A meno di un lustro dall’esordio. Allora, però, tali sullodati critici
(Sulprizio, Calabrese, Balla) avevano solo audaci cimenti d’esordio. Il
Calabrese parla addirittura di vagiti.
Eppure tutti e tre in un punto concordano: il sibilo erotico di quell’astratto
dipingere.
Sulprizio sbircia nei quadri alla ricerca di “immagini nate da
sensualità”; Calabrese ha occhio per colori romani “impudichi o sensuali”;
Balla vi gira attorno, ma è sempre lì: “competizione tra istinto e ragione”.
Noi Alessandro Balla lo conosciamo molto bene: viene da una titanica scuola
pittorica di famiglia: spatole, pennelli, colori, cromatiche superficie li ha
succhiati sin dal latte materno. Cara Patrizia – ora te lo posso confessare – a
Balla la tua pittura delle origini non era congeniale. Apprezzava invece i tuoi
manufatti: ed il tuo evolversi artistico infatti là ti ha portato.
E di là, dovrei partire: solo che ignoro del tutto quello che mi dici
produci da un quinquennio almeno in quel di Massa, con l’apollineo marmo.
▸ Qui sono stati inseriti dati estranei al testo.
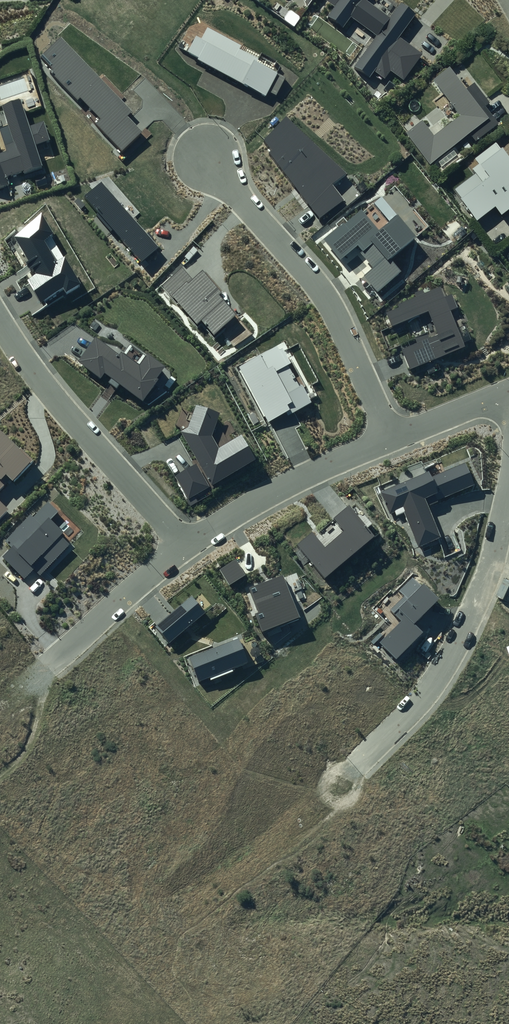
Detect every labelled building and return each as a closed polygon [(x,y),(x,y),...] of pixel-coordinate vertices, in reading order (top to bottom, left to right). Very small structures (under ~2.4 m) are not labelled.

Schivo di colori o meglio di enfaticismo
cromatico. E ciò invece mi sembra ti attanagliasse in esordio.
Trascrivo:
Ecco un tuo quadro. Datato 1990. Vi è aggancio alla tua vita? La tua è
genialità scaturente da un momento di gioia? Di liberazione? Di sofferenza? E’
un moto di umana aggressività? Sorge da un istinto materno represso? Da una
evanescente enfasi esistenziale? Che urlava il tuo Ego? Come censurava il tuo Es?
Ha ragione Groddech che l’Es in
difesa suggeriva, sprigionava mali fisici? Oscurava la vista per non vedere?E
quante altre domande si potrebbero affastellare.